Editor's View - Ofsted reveals a taste for politics
Liz Roberts
Friday, December 7, 2012
Is it within the remit of a regulatory body to get political?
Well, Ofsted certainly took the collective breath of the sector away with its first annual early years lecture, delivered last week by national director of education Sue Gregory.
For years, Ofsted has maintained that it doesn't make policy, merely inspects against the criteria that it is given.
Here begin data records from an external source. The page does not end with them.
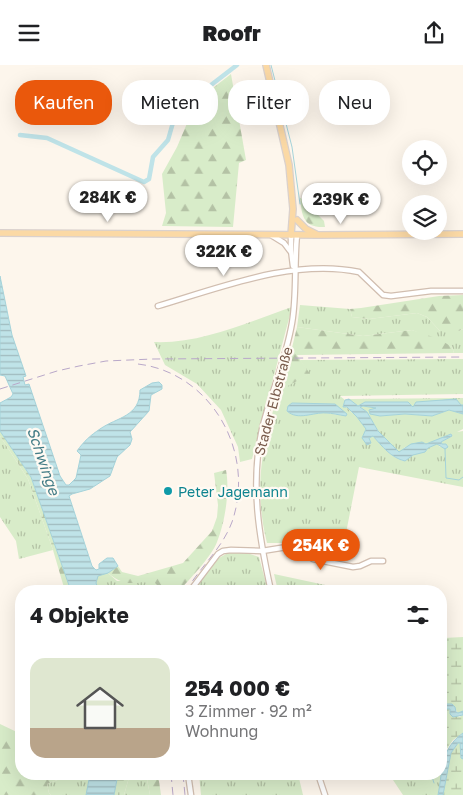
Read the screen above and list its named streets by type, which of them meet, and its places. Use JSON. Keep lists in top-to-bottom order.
{
  "streets": {
    "street": ["Stader Elbstraße"]
  },
  "water": ["Schwinge"],
  "places": ["Peter Jagemann"],
  "page": {
    "header": "Roofr",
    "chip": [
      "Kaufen",
      "Mieten",
      "Filter",
      "Neu"
    ],
    "price": [
      "284K €",
      "239K €",
      "322K €",
      "254K €"
    ],
    "heading": "4 Objekte",
    "list": [
      {
        "name": "254 000 €",
        "note": "3 Zimmer · 92 m² · Wohnung"
      }
    ]
  }
}
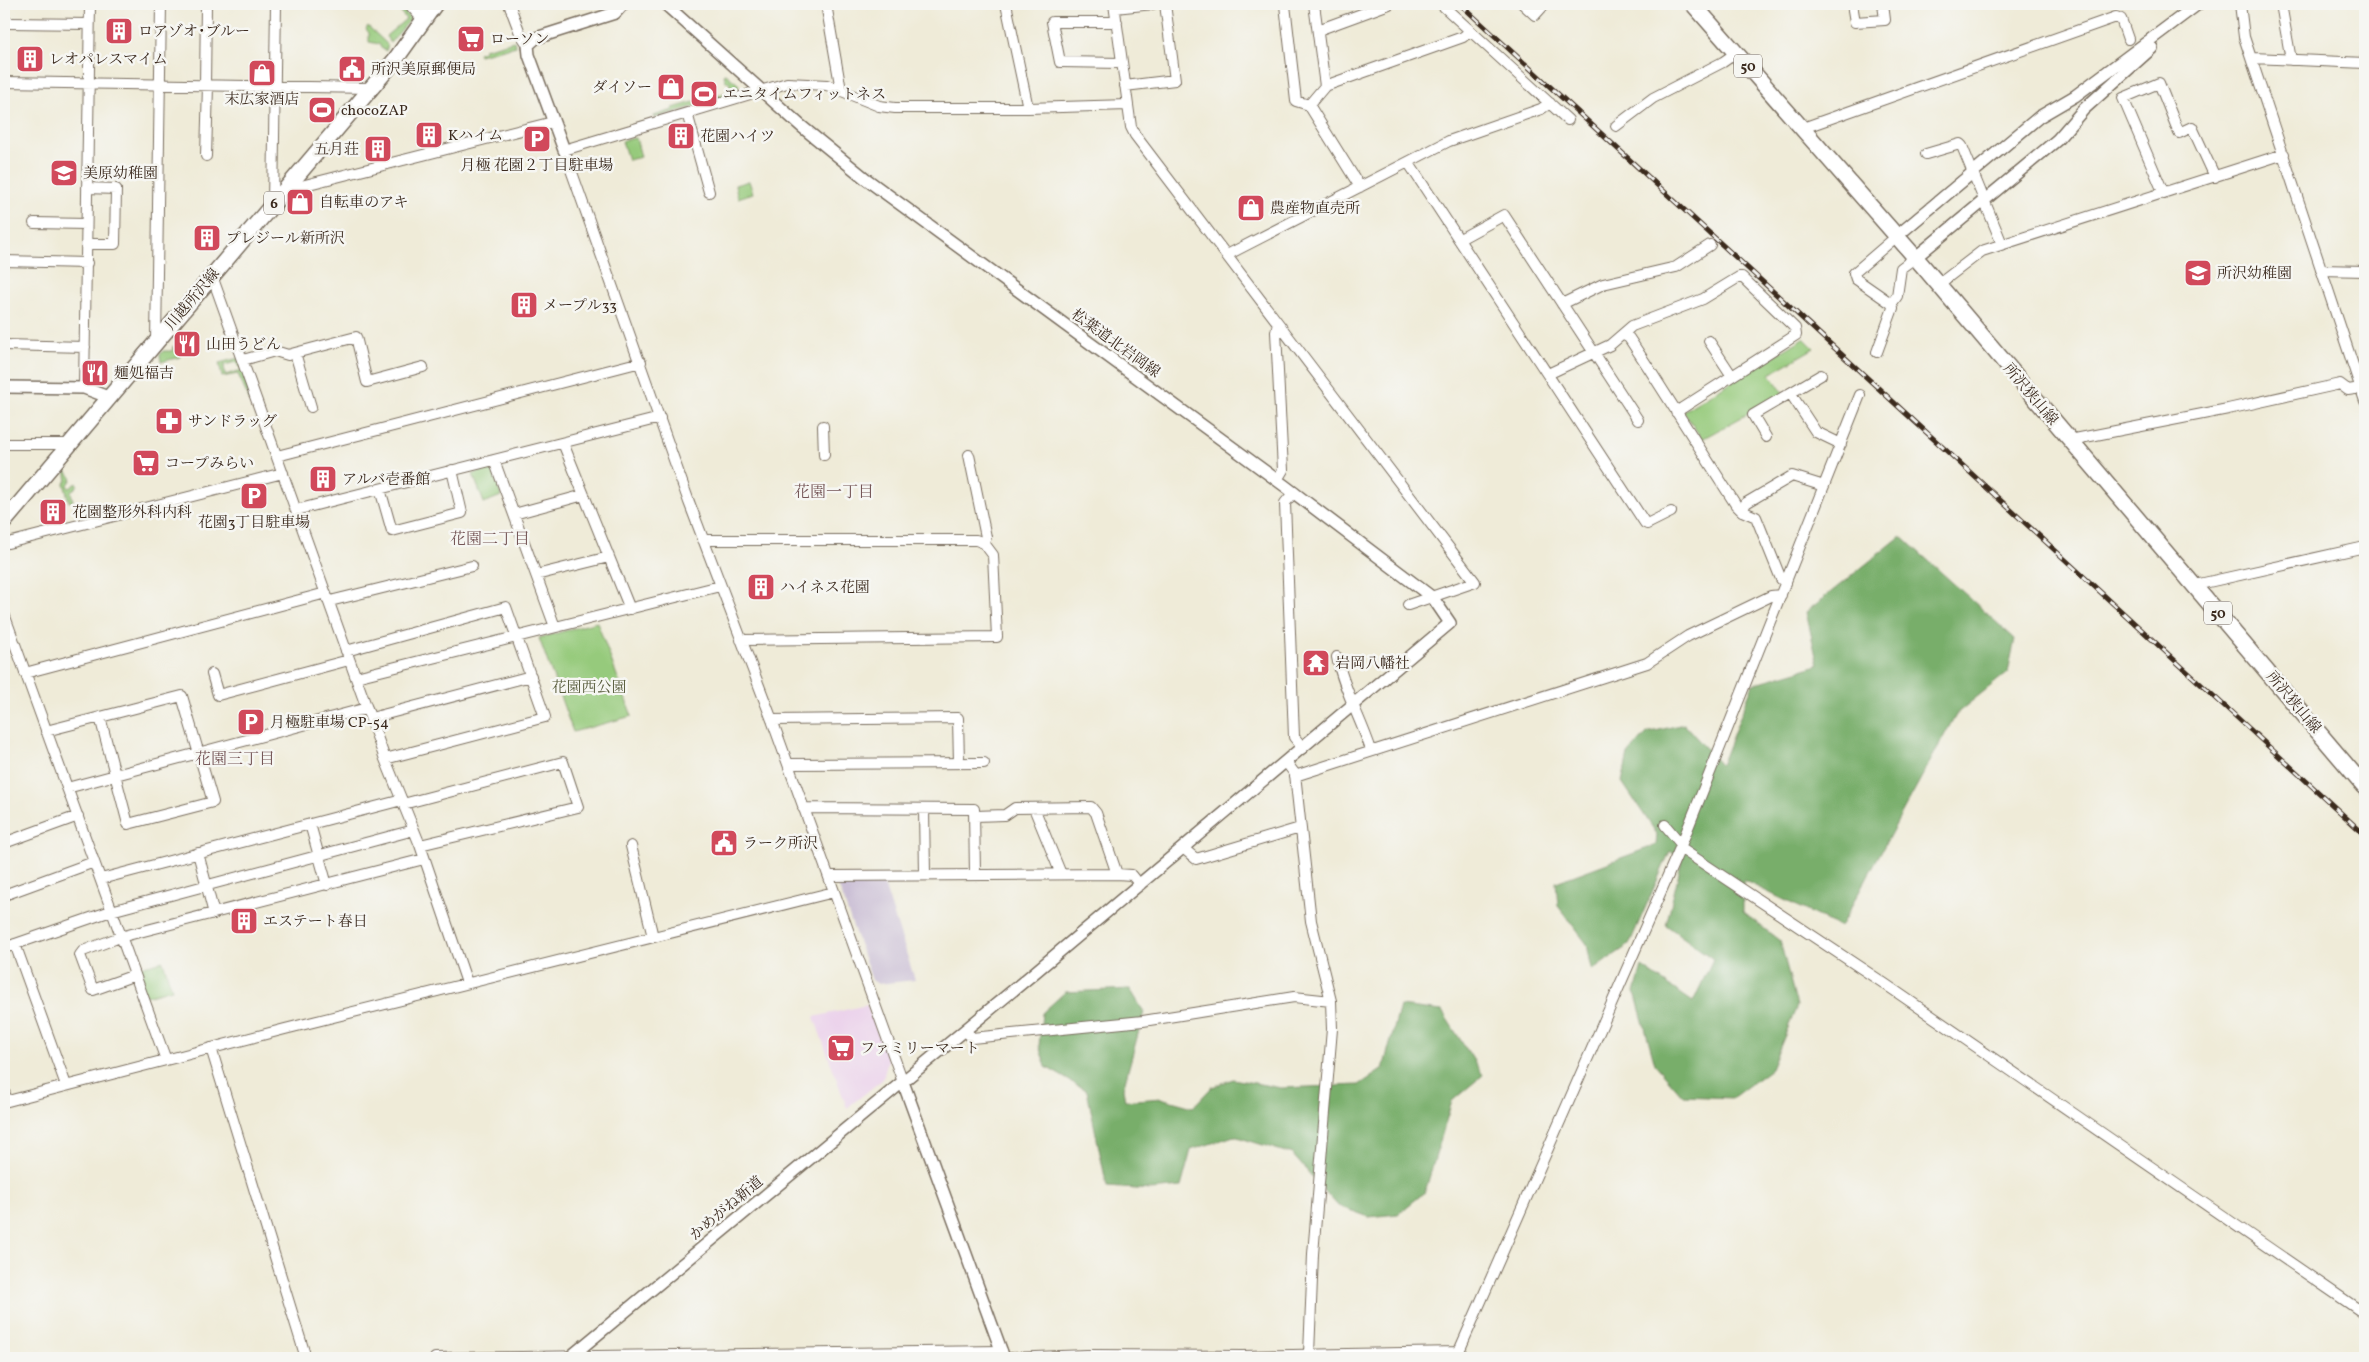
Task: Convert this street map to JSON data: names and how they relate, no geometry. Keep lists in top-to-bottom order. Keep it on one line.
{"streets":{"main road":["50","6","川越所沢線","所沢狭山線"],"street":["松葉道北岩岡線","かめがね新道"]},"crossings":[["松葉道北岩岡線","かめがね新道"]],"districts":["花園一丁目","花園二丁目","花園三丁目"],"parks":["花園西公園"],"places":{"building":["ロアゾオ･ブルー","レオパレスマイム","Kハイム","花園ハイツ","五月荘","プレジール新所沢","メープル33","アルバ壱番館","花園整形外科内科","ハイネス花園","エステート春日"],"supermarket":["ローソン","コープみらい","ファミリーマート"],"public building":["所沢美原郵便局","ラーク所沢"],"shop":["末広家酒店","ダイソー","自転車のアキ","農産物直売所"],"sports":["エニタイムフィットネス","chocoZAP"],"parking":["月極 花園２丁目駐車場","花園3丁目駐車場","月極駐車場 CP-54"],"school or university":["美原幼稚園","所沢幼稚園"],"restaurant":["山田うどん","麺処福吉"],"pharmacy":["サンドラッグ"],"temple":["岩岡八幡社"]}}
It has shied away from controversy.
Yet suddenly, it came out with all guns blazing, with Ms Gregory calling for early years funding to be focused on the most deprived areas, for the majority of early years staff to be qualified to graduate level in a much-faster timescale than Cathy Nutbrown suggests, and for childminders to provide care not education as they might not be up to the job of delivering all the EYFS!
It also emerged that Ofsted intends to 'do more than inspect' and take on a much greater role in improving quality.
There were, of course, plenty who argued against various points made by Ms Gregory. Although after her speech she maintained that she was not for ending universal provision of the free entitlement, it certainly came over that way. And as Kathy Sylva and others pointed out, evidence shows that disadvantaged children do best in socially mixed provision.
Frustratingly, Ofsted had decided that money should not be part of the discussion. Yet how would middle-income parents, deprived of the free entitlement, pay fees at nurseries employing mainly graduates? And the suggestion that care and education should be more not less separate would be a backward step.
It was all rather exciting, however. And taking place just before the Government's response to Nutbrown and the Childcare Commission, it was highly political.